Pour ceux qui ont de la mémoire, on se rappellera que c’est la troisième fois en moins de 10 ans qu’on nous pose la question. On me pardonnera, j’espère, d’avoir un peu le syndrome du jour de la marmotte!

La reconnaissance de l’ACFM à titre d’OAR pour la discipline de l’épargne collective représenterait un changement majeur dans la gestion de la conformité pour les courtiers et les représentants qui exercent au Québec.

Alors que le régime réglementaire au Québec est basé sur des principes et que leur application est laissée à la discrétion de l’industrie, l’approche de l’ACFM est plus prescriptive et rigide dans un but recherché d’uniformité.

Si vous croyez que cette réforme n’aura pas d’impact sur vos activités parce que le courtier auquel vous êtes rattaché est déjà membre de l’ACFM détrompez-vous!

En fait, bien qu’il soit membre de l’ACFM, votre courtier n’a l’obligation de se plier à toutes les règles de cette organisation que pour ses activités hors Québec. Vous bénéficiez donc encore à l’heure actuelle d’un encadrement plus souple que ce que vous aurez si la réforme va de l’avant.

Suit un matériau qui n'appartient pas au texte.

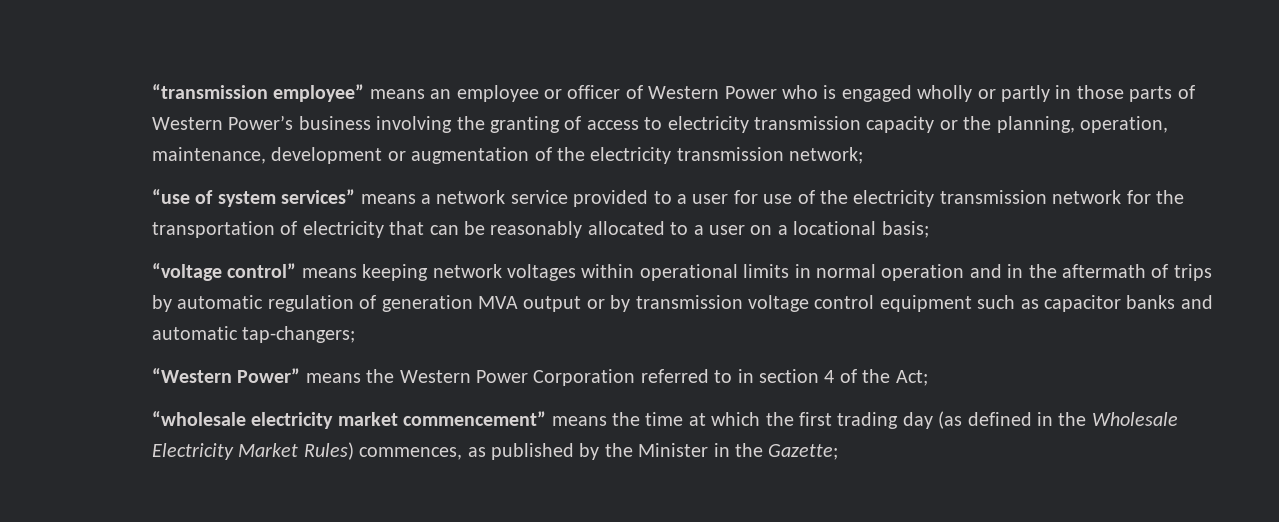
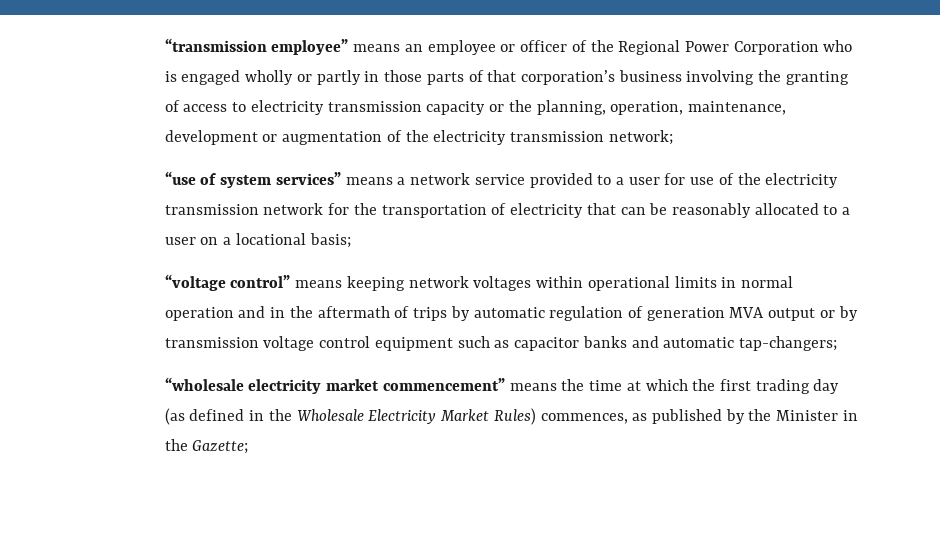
[648,86,777,99] Western Power -> [590,40,819,55] the Regional Power Corporation
[152,115,294,130] Western Power’s -> [487,70,615,85] that corporation’s
[152,368,928,386] // “Western Power” means the Western Power Corporation referred to in section 4 of the Act; -> (837, 343) none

Qui plus est, les frais d’adhésion de l’ACFM ne sont pas vraiment du même calibre que ceux assumés actuellement par votre courtier ou même par vous. La cotisation actuelle de votre courtier est comptabilisée sur ses actifs hors Québec. Avec la reconnaissance de l’ACFM, les actifs au Québec entreront dans l’équation et feront grimper la cotisation annuelle assumée par votre courtier ou par vous, selon votre entente.

Si vous n’êtes inscrit qu’en épargne collective, l’impact sera moins choquant quoique tout de même présent. Vous sauverez le coût de la cotisation à la CSF et, selon le modèle retenu, peut-être le coût du permis ce qui amoindrira le choc.

Mais si vous êtes également inscrit en assurance de personnes, vous ne sauverez pas votre cotisation à la CSF ou à l’organisme qui pourrait être appelé à la remplacer. Cela pourrait donc se traduire par une augmentation des coûts pour vos activités professionnelles.

Bref, un gros pavé dans la mare qui promet beaucoup de vagues. La consultation se termine aujourd’hui, mais la bataille promise par plusieurs ne fait probablement que commencer.

Avec ce rapport, c’est tout le modèle d’encadrement de l’industrie qui est remis en question. De là l’existence même de la CSF, aux modes de distribution, en passant par l’OAR responsable de l’épargne collective, les colonnes de tous les temples tremblent et il est légitime de se demander si c’était nécessaire, si ce sera pour le mieux.

Ne doutez pas que le sujet demeurera dans l’actualité pour un bon moment encore. Ne doutez pas que tout changement de l’ordre de ceux envisagés modifiera profondément votre travail et les règles qui le régissent. Ne doutez pas que vous avez voix au chapitre et que votre avis compte… à condition de le faire entendre!